* **PROMPT 1**:
From the paragraph of the Chesil podcast page that introduces the podcast, list every proper name.
* **PROMPT 2**:
Using the Chesil podcast page, answer each question briefly:
(a) What industry is the speaker's new book about?
(b) What shape of net do the old fishermen describe to her?
(c) When she collects oral histories, what does she name as her role first and foremost?
* **PROMPT 3**:
Decide whether each statement agrees with the Chesil podcast page. Answer yes or no, and quote the words from the page that decide it.
(a) The speaker is a fisherman.
(b) The speaker considers herself a writer first and a listener second.
(c) The podcast is available on Soundcloud.

* **EXCERPTED PASSAGE**:
•••••

A walk along Chesil by Sarah Acton

In this new podcast for The Clearing the writer Sarah Acton walks along part of Chesil Beach, marking the ghosts she finds there, while exploring the landscape of her new book Seining Along Chesil.

 

Listen on Soundcloud.

 

 

 

Transcript

I’ve just written a book about the seine fishing industry along Chesil beach, the tradition.

But I’m not a fisherman. I think the old fishermen must have explained to me about a hundred times how the horseshoe net goes around the fish…I wish I’d been there I wish I could’ve seen it.

I’ve talked to a lot of people to try and put together an impression of what it was like to be there.

And when I talk to people to research, to collect oral histories, I’m primarily, um, my role is as a listener first and foremost, and a writer second.

I sit and I listen at kitchen tables, I go on walks, I listen to the people, their voices, this place.

I’m listening to the story in all of its many fragments floating in memory dimensions, and these fragments are always rearranging themselves, sometimes in surprising ways. And I’m listening to voice, dialect, place speaking, speaking back to place.

•••••

* **DATASET EXCERPTS**:
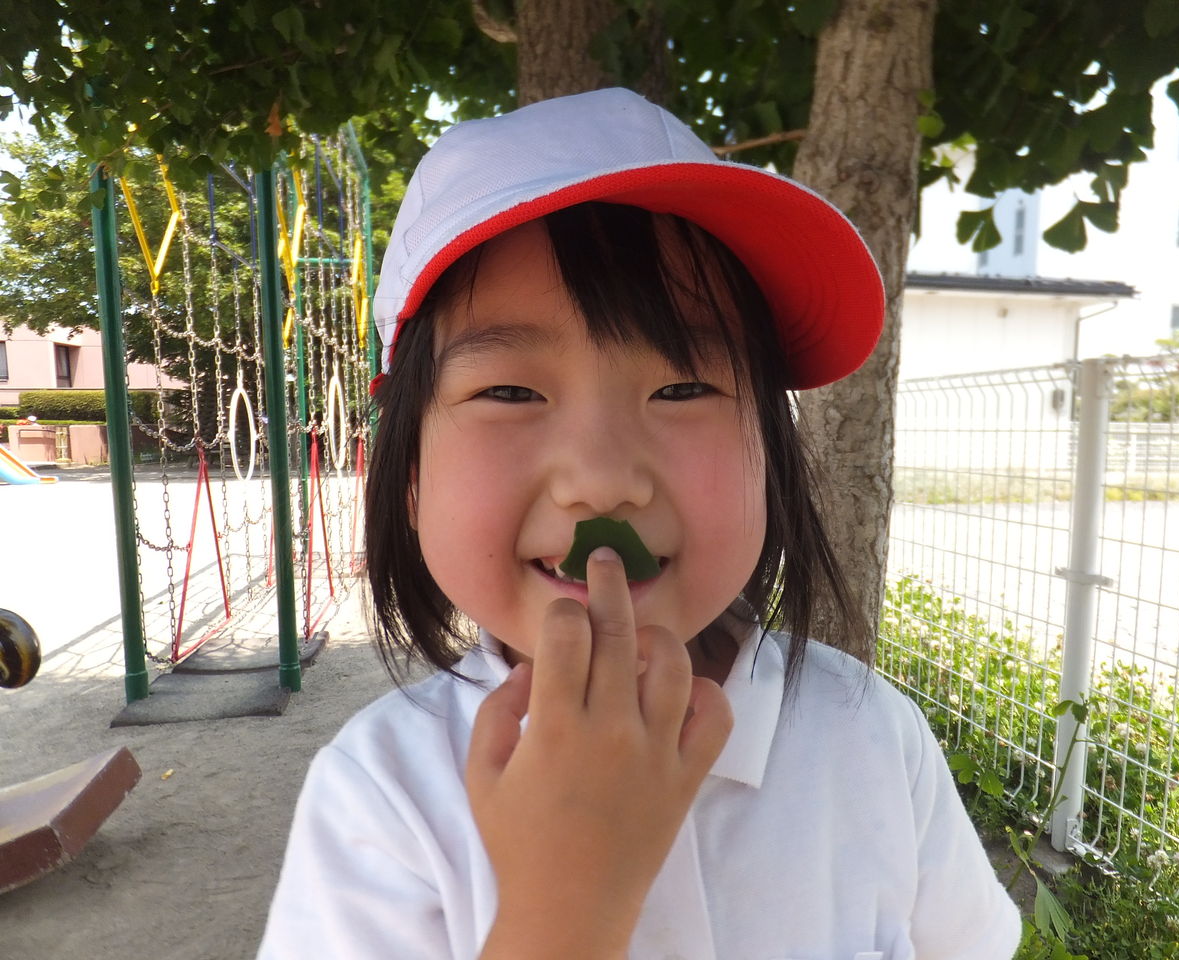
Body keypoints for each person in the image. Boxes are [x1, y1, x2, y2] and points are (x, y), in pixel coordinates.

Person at [258, 88, 1021, 960]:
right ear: (408, 479)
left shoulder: (867, 731)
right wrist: (562, 909)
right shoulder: (382, 796)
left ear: (772, 457)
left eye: (684, 389)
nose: (603, 482)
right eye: (510, 392)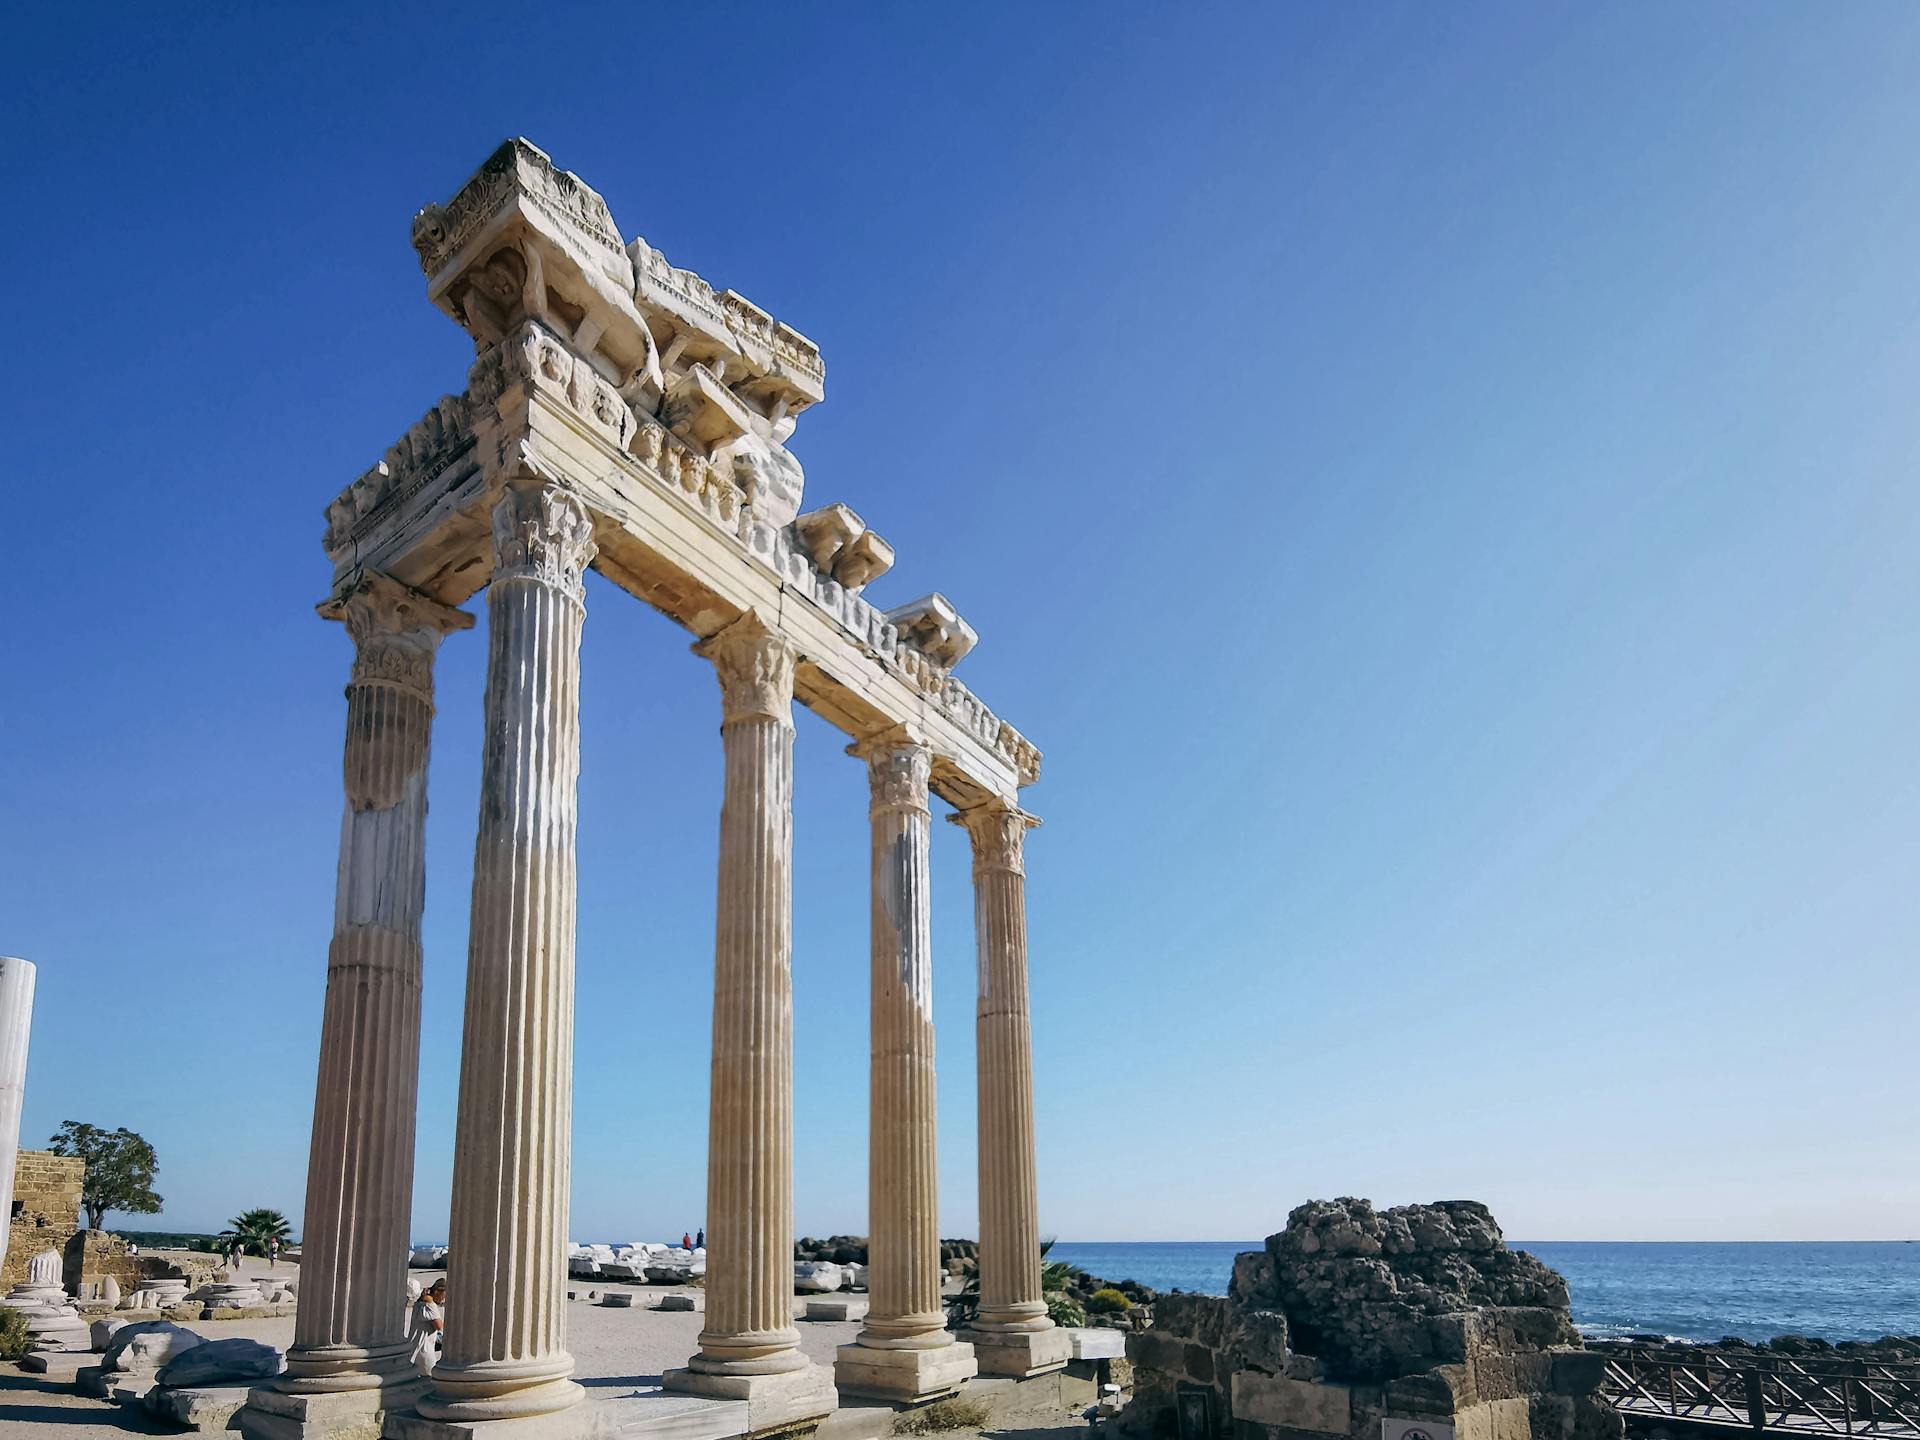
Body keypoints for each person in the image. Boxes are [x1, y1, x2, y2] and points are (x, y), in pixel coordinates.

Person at [410, 1279, 446, 1377]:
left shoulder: (420, 1302)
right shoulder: (430, 1304)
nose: (443, 1299)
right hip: (424, 1349)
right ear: (437, 1291)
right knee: (431, 1377)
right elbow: (439, 1326)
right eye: (443, 1295)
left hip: (414, 1346)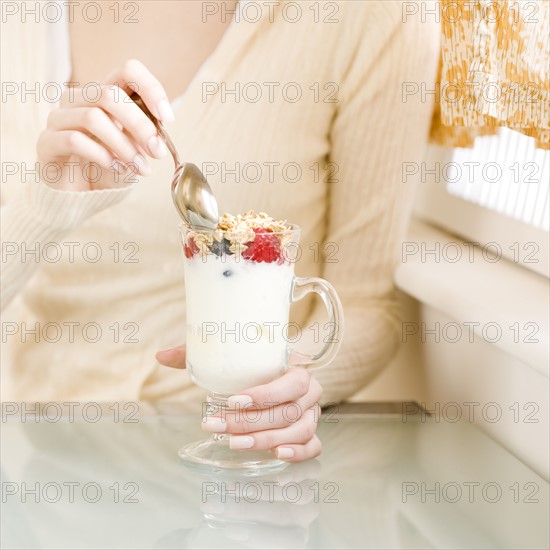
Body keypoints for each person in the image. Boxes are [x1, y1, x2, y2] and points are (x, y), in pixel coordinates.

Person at [0, 1, 440, 462]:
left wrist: (285, 390)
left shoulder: (379, 14)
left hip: (228, 465)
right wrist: (45, 209)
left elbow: (367, 302)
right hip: (32, 457)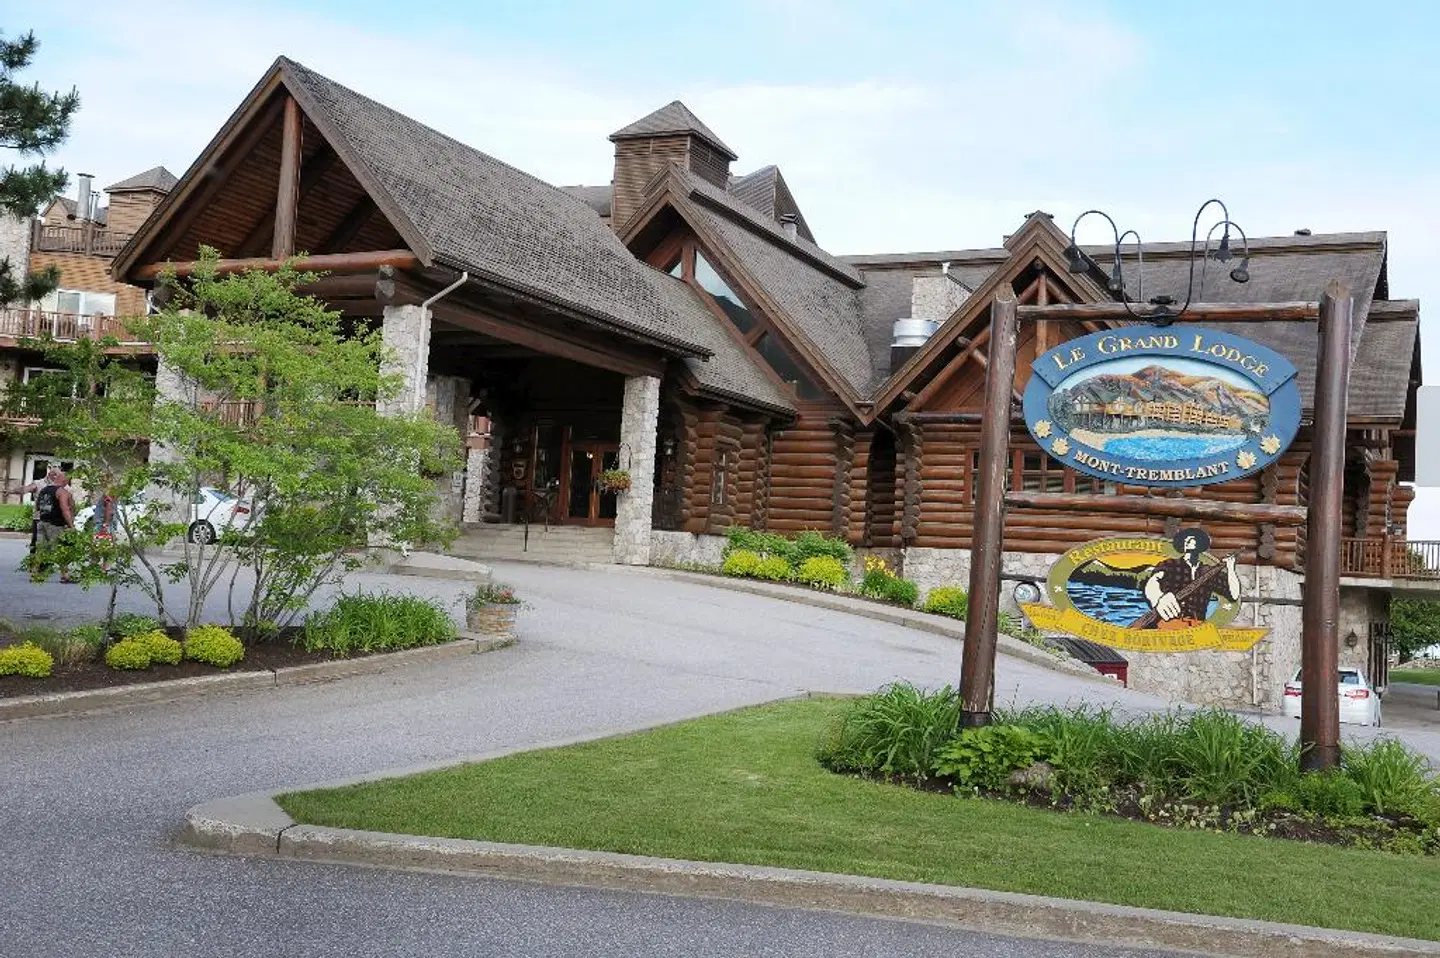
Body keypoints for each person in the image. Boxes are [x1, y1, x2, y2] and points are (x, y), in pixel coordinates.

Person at [1142, 527, 1241, 628]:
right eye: (1185, 539)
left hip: (1197, 628)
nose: (1186, 541)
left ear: (1200, 543)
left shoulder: (1209, 571)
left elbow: (1234, 595)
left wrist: (1230, 568)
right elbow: (1153, 582)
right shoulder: (1171, 564)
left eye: (1191, 538)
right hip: (1167, 625)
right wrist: (1158, 598)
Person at [31, 469, 77, 582]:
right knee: (60, 549)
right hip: (55, 524)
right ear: (64, 480)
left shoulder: (44, 490)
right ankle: (64, 576)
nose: (68, 482)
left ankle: (34, 574)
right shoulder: (62, 492)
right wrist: (71, 525)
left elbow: (37, 506)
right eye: (68, 480)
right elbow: (65, 509)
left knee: (40, 549)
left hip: (42, 522)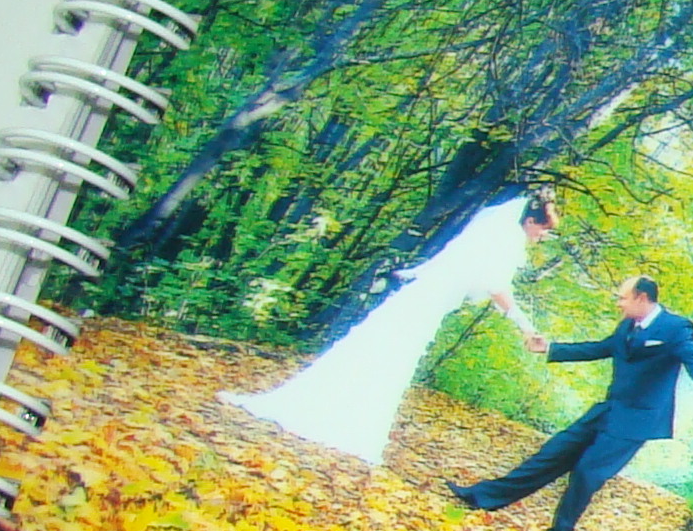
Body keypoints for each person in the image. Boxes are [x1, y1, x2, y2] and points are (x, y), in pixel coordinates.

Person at [223, 196, 551, 465]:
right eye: (544, 229)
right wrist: (526, 327)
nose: (543, 236)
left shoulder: (501, 239)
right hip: (424, 304)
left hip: (426, 302)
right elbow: (496, 288)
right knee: (386, 357)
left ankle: (343, 416)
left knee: (382, 356)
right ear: (529, 221)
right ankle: (339, 421)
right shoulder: (505, 240)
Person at [452, 275, 693, 531]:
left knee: (587, 472)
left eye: (623, 298)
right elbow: (600, 348)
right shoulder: (627, 326)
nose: (619, 303)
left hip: (637, 421)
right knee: (552, 454)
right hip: (608, 410)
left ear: (641, 298)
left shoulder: (675, 328)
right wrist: (550, 348)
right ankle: (482, 497)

•••••

* **EXERCISE SOLUTION 1**:
The Clearing
Sarah Acton
Chesil Beach
Seining Along Chesil

* **EXERCISE SOLUTION 2**:
(a) The seine fishing industry along Chesil beach.
(b) A horseshoe net.
(c) A listener.

* **EXERCISE SOLUTION 3**:
(a) No: "But I’m not a fisherman."
(b) No: "my role is as a listener first and foremost, and a writer second."
(c) Yes: "Listen on Soundcloud."